[Python-Dev] accumulator display syntax
Guido van Rossum
guido at python.org
Fri Oct 17 14:46:34 EDT 2003
> On Fri, Oct 17, 2003 at 11:55:53AM -0600, Shane Holloway (IEEE) wrote:
> > mygenerator = x for x in S
> > for y in x for x in S:
> > print y
> > return x for x in S
> Interesting but potentially confusing: we could expect the last one
> to mean that we executing 'return' repeatedly, i.e. returning a
> value more than once, which is not what occurs.
I'm not sure what you mean by executing 'return' repeatedly; the
closest thing in Python is returning a sequence, and this is pretty
close (for many practical purposes, returning an iterator is just as
good as returning a sequence).
> yield x for x in g()
> in a generator would be quite close to the syntax discussed some
> time ago to yield all the values yielded by a sub-generator g, but
> in your proposal it wouldn't have that meaning: it would only yield
> a single object, which happens to be an iterator with the same
> elements as g().
IMO this is not at all similar to what it suggests for return, as
executing 'yield' multiple times *is* a defined thing.
This is why I'd prefer to require extra parentheses;
yield (x for x in g())
is pretty clear about how many times yield is executed.
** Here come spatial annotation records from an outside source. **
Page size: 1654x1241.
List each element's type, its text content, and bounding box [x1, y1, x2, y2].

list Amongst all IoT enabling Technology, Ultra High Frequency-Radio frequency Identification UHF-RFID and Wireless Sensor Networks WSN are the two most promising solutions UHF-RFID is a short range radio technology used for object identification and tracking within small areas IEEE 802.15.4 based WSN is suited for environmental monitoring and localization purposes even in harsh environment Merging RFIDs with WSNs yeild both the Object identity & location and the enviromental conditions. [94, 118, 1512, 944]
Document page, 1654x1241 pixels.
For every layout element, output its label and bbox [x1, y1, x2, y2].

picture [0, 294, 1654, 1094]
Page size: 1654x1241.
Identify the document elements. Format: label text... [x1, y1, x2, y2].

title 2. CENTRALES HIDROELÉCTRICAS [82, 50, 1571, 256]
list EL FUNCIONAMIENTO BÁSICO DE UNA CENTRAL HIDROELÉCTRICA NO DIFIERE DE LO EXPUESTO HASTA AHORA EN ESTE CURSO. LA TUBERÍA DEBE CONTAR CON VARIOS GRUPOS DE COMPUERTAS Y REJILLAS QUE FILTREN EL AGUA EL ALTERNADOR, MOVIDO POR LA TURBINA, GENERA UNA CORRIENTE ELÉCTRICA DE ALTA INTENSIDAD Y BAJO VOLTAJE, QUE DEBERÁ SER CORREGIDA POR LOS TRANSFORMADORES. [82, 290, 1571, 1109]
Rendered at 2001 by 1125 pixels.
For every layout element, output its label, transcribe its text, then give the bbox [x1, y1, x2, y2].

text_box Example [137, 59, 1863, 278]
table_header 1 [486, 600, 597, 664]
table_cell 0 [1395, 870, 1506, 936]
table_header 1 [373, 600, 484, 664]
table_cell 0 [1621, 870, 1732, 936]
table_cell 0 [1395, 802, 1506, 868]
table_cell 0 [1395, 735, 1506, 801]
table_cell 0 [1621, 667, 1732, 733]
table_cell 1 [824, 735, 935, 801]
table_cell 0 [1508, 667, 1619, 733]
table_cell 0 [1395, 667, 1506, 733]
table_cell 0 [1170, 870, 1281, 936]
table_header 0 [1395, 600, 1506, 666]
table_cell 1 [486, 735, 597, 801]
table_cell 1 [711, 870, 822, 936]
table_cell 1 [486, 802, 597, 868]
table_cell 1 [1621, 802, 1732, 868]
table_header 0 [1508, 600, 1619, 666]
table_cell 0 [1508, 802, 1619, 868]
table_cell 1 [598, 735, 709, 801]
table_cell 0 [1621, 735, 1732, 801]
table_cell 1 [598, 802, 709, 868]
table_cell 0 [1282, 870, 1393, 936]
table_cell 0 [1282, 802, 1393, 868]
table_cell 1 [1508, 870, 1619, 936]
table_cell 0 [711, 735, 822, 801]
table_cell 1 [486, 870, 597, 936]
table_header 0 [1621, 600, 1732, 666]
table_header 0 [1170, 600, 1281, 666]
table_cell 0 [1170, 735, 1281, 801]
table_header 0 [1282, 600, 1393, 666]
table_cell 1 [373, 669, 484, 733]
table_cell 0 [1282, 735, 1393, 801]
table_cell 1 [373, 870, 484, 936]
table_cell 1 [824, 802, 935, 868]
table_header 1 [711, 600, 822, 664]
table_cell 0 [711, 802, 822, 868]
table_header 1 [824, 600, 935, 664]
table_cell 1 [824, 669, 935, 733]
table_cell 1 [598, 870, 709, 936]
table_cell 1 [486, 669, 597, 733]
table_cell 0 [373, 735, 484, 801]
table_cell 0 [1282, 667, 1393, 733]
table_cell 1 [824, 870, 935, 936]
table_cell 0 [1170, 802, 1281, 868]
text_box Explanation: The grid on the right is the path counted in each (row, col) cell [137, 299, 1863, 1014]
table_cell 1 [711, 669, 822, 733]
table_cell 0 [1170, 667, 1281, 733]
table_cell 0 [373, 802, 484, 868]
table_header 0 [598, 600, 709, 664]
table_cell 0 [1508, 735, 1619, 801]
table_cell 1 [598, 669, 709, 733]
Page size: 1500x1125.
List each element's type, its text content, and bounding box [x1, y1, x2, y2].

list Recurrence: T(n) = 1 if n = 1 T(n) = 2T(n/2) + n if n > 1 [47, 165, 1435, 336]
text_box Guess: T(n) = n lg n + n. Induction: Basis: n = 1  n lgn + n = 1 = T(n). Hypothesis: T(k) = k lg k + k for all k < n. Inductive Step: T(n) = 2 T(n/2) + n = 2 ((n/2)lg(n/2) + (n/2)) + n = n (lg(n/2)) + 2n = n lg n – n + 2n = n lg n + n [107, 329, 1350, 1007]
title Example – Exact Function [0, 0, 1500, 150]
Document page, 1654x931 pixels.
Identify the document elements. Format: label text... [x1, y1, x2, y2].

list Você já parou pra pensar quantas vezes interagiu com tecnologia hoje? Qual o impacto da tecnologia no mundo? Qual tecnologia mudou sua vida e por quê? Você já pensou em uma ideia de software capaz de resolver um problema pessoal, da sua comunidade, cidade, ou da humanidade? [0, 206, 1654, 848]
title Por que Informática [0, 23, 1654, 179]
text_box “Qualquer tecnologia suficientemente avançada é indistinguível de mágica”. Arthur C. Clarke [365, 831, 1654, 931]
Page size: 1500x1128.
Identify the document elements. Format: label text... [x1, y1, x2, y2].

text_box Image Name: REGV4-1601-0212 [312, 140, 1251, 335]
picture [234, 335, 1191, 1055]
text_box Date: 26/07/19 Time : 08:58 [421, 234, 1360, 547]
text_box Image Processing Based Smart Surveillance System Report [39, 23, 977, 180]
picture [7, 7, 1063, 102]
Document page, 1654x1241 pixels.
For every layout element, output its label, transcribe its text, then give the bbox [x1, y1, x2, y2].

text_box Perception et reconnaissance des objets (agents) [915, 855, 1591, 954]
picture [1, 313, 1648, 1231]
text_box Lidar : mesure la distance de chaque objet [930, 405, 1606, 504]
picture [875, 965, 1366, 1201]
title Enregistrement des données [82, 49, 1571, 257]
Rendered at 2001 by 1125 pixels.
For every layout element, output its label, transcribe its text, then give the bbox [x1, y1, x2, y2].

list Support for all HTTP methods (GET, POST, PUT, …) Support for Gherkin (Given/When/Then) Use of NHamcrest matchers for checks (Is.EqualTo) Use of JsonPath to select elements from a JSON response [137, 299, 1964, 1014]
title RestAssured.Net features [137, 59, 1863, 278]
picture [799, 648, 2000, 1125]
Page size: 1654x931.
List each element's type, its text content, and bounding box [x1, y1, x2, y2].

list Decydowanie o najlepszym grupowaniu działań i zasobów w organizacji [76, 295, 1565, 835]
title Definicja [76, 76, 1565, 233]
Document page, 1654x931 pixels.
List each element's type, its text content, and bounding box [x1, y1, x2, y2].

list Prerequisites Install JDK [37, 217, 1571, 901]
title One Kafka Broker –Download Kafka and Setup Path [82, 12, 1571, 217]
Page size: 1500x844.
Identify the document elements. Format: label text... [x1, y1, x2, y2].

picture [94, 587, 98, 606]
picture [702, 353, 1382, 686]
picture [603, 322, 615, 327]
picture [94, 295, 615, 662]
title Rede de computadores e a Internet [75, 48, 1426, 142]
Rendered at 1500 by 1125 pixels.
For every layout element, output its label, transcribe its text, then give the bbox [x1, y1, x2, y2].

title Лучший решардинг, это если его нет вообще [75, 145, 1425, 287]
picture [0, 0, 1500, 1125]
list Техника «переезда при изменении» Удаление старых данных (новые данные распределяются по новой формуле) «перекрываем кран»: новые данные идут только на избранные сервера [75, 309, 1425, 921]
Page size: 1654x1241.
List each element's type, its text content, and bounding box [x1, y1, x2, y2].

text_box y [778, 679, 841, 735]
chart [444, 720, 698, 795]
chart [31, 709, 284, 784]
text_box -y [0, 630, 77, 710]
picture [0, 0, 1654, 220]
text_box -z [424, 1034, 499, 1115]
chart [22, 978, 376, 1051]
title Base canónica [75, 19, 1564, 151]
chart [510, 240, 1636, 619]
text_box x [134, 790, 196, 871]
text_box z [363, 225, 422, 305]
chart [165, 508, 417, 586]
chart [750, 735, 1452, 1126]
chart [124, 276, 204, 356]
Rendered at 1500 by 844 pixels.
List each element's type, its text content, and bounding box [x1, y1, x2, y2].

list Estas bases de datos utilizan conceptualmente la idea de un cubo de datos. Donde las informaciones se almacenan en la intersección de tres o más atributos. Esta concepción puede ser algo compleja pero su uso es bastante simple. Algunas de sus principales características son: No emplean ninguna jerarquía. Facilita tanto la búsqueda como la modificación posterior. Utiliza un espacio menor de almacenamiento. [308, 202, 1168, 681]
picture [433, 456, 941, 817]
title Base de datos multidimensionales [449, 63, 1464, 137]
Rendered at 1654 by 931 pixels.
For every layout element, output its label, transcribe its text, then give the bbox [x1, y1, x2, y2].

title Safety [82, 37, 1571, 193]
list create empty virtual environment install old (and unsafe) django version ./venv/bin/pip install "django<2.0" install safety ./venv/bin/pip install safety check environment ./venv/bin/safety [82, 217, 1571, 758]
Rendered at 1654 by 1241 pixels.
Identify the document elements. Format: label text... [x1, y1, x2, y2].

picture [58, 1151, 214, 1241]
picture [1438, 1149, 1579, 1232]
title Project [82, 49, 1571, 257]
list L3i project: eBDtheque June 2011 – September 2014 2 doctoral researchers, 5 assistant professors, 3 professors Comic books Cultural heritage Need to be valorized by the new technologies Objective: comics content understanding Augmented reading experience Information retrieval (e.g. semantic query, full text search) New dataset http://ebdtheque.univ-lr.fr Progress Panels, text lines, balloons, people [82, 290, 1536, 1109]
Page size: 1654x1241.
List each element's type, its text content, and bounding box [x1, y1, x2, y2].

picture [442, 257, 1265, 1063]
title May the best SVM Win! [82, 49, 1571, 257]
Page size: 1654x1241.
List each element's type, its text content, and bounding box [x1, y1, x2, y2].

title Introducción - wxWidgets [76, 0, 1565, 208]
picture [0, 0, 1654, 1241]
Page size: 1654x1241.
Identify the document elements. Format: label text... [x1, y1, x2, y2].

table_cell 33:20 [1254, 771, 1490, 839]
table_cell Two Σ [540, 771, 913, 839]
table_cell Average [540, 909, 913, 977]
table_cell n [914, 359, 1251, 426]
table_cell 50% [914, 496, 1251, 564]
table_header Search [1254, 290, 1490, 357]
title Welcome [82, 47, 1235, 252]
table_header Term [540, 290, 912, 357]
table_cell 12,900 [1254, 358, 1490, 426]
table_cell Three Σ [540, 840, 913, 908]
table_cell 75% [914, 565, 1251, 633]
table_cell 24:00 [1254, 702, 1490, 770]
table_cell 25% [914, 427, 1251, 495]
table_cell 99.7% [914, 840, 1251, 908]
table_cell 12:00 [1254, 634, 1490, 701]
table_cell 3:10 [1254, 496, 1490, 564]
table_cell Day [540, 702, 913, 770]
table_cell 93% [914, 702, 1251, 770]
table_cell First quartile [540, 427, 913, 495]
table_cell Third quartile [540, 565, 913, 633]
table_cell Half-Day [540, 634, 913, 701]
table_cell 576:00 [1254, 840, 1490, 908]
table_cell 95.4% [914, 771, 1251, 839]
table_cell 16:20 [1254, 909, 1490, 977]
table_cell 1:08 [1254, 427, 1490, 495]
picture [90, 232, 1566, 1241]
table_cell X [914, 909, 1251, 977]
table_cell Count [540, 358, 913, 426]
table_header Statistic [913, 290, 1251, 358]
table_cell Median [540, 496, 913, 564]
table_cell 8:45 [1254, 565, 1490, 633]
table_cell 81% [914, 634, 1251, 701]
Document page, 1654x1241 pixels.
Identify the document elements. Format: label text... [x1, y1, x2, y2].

> Even with parenthesis, and assuming a syntax to yield from a
> sub-generator for performance reason, the two syntaxes would be
> dangerously close:
> yield x for x in g() # means for x in g(): yield x
> yield (x for x in g()) # means yield g()
I don't see why we need
yield x for x in g()
when we can already write
for x in g():
This would be a clear case of "more than one way to do it".